Now if $∂D$ has content zero, then $D$ has content (because a zero content set is also a zero measure set). However it should be false the if $D$ has content then $∂D$ has content zero. So the following proof of this statement must contain a mistake. Can someone help me find it?
If $D$ has content then there is an interval $I⊇D$ such that $vol(D) = ∫_Dχ_D$ exists (and we can assume $ClD ⊆ IntI$). This means that for each $ε > 0$ there is a partition $P$ of $I$ such that $U(χ_D,P) - L(χ_D,P) < ε$. I'm denoting with $J$ the generic subinterval of $I$ determined by $P$. Let $C$ be the set of those $J$s which contain both points of $D$ and points of $I-D$, and C' the set of those $J$s which aren't in C. If $x ∈ ∂D$ then $x ∈ IntI$, so we can find a $J$ containing both $x$ and a point of $D$ and a $J$ containing both $x$ and a point of $I-D$. It follows that $∂D ⊆ ∪C$. But $$ ε > U(χ_D,P) - L(χ_D,P) = ∑_J osc(χ_D,J)vol(J) = ∑_{J∈C} osc(χ_D,J)vol(J) + ∑_{J∈C'} osc(χ_D,J)vol(J) = ∑_{J∈C} vol(J).$$
Actually if $D \subset I$ is bounded and $vol(D) = \int_I\chi_D$ exists then the boundary $\partial D$ has content zero.

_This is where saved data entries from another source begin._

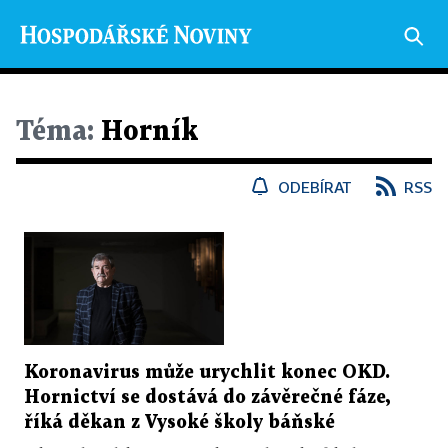
Téma:
Horník
ODEBÍRAT
RSS
Koronavirus může urychlit konec OKD.
Hornictví se dostává do závěrečné fáze,
říká děkan z Vysoké školy báňské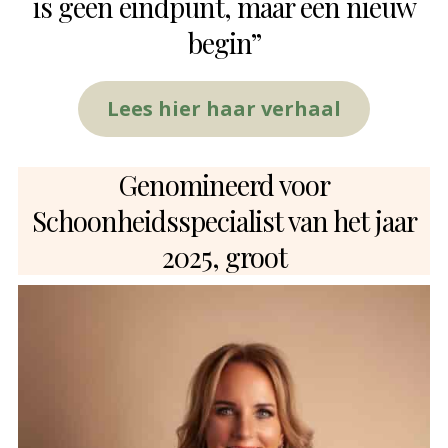
is geen eindpunt, maar een nieuw
begin”
Lees hier haar verhaal
Genomineerd voor
Schoonheidsspecialist van het jaar
2025, groot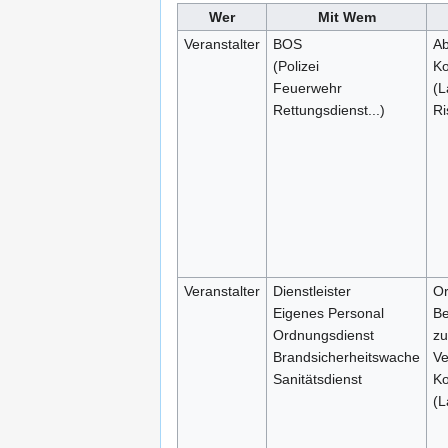
Wer
Mit Wem
Veranstalter
BOS
Ab
(Polizei
Ko
Feuerwehr
(L
Rettungsdienst...)
Ri
Veranstalter
Dienstleister
Or
Eigenes Personal
Be
Ordnungsdienst
zu
Brandsicherheitswache
Ve
Sanitätsdienst
Ko
(L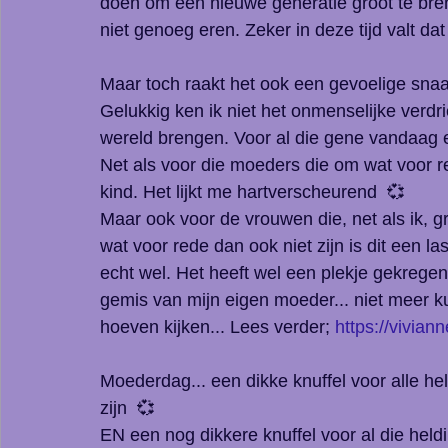
doen om een nieuwe generatie groot te bren
niet genoeg eren. Zeker in deze tijd valt da
Maar toch raakt het ook een gevoelige snaar
Gelukkig ken ik niet het onmenselijke verdrie
wereld brengen. Voor al die gene vandaag e
Net als voor die moeders die om wat voor 
kind. Het lijkt me hartverscheurend  💞
Maar ook voor de vrouwen die, net als ik,
wat voor rede dan ook niet zijn is dit een l
echt wel. Het heeft wel een plekje gekregen
gemis van mijn eigen moeder... niet meer k
hoeven kijken... Lees verder; 
https://vivian
Moederdag... een dikke knuffel voor alle he
zijn  💞
EN een nog dikkere knuffel voor al die held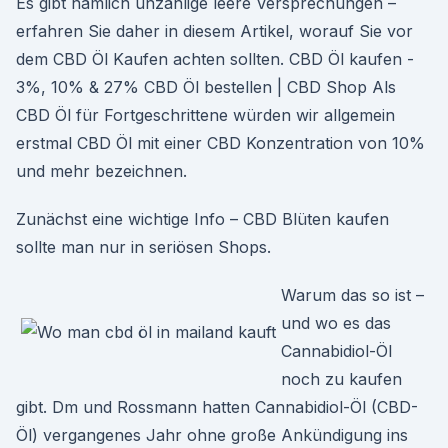
Es gibt nämlich unzählige leere Versprechungen –
erfahren Sie daher in diesem Artikel, worauf Sie vor
dem CBD Öl Kaufen achten sollten. CBD Öl kaufen -
3%, 10% & 27% CBD Öl bestellen | CBD Shop Als
CBD Öl für Fortgeschrittene würden wir allgemein
erstmal CBD Öl mit einer CBD Konzentration von 10%
und mehr bezeichnen.
Zunächst eine wichtige Info – CBD Blüten kaufen
sollte man nur in seriösen Shops.
Warum das so ist –
und wo es das
Cannabidiol-Öl
noch zu kaufen
gibt. Dm und Rossmann hatten Cannabidiol-Öl (CBD-
Öl) vergangenes Jahr ohne große Ankündigung ins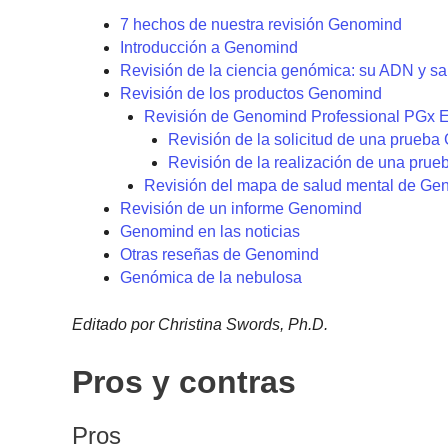
7 hechos de nuestra revisión Genomind
Introducción a Genomind
Revisión de la ciencia genómica: su ADN y sa
Revisión de los productos Genomind
Revisión de Genomind Professional PG
Revisión de la solicitud de una prueb
Revisión de la realización de una pru
Revisión del mapa de salud mental de Ge
Revisión de un informe Genomind
Genomind en las noticias
Otras reseñas de Genomind
Genómica de la nebulosa
Editado por Christina Swords, Ph.D.
Pros y contras
Pros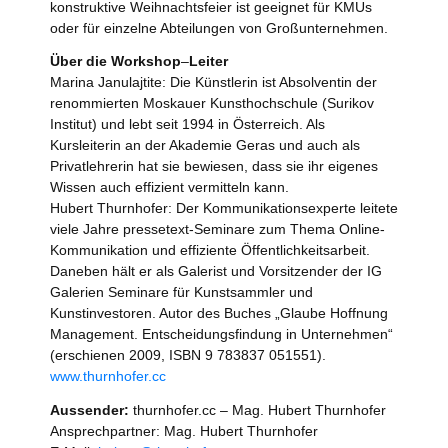
konstruktive Weihnachtsfeier ist geeignet für KMUs
oder für einzelne Abteilungen von Großunternehmen.
Über die Workshop
–
Leiter
Marina Janulajtite: Die Künstlerin ist Absolventin der
renommierten Moskauer Kunsthochschule (Surikov
Institut) und lebt seit 1994 in Österreich. Als
Kursleiterin an der Akademie Geras und auch als
Privatlehrerin hat sie bewiesen, dass sie ihr eigenes
Wissen auch effizient vermitteln kann.
Hubert Thurnhofer: Der Kommunikationsexperte leitete
viele Jahre pressetext-Seminare zum Thema Online-
Kommunikation und effiziente Öffentlichkeitsarbeit.
Daneben hält er als Galerist und Vorsitzender der IG
Galerien Seminare für Kunstsammler und
Kunstinvestoren. Autor des Buches „Glaube Hoffnung
Management. Entscheidungsfindung in Unternehmen“
(erschienen 2009, ISBN 9 783837 051551).
www.thurnhofer.cc
Aussender:
thurnhofer.cc – Mag. Hubert Thurnhofer
Ansprechpartner: Mag. Hubert Thurnhofer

The closure $\bar{D} = D \cup \partial D$ is closed and bounded and, hence, compact. Let $\mathcal{O} = \{O_n\}$ be an open cover of $\partial D.$ Then $\mathcal{O'}=\mathcal{O} \cup \{int(D)\}$ is an open cover of $\bar{D}$. Since $\bar{D}$ is compact there exists a finite subcollection $\mathcal{G} =\{G_1,G_2,\ldots, G_n\} \subset \mathcal{O'}$ which covers $\bar{D}$ as well as $\partial D \subset \bar{D}$. If $int(D) \notin \mathcal{G}$ then we have found an open subcover $\mathcal{G} \subset \mathcal{O}$ of $\partial D$. If $int(D) \in \mathcal{G}$ then one of the sets $G_j = int(D)$ and $\{G_k : k \neq j\} \subset \mathcal{O}$ is an open subcover of $\partial D$. Therefore, $\partial D$ is compact.
Since $\chi_D$ is integrable over $I$ and discontinuous on $\partial D$, we must have $\partial D$ of measure zero. Since $\partial D$ is compact it must also be of content zero.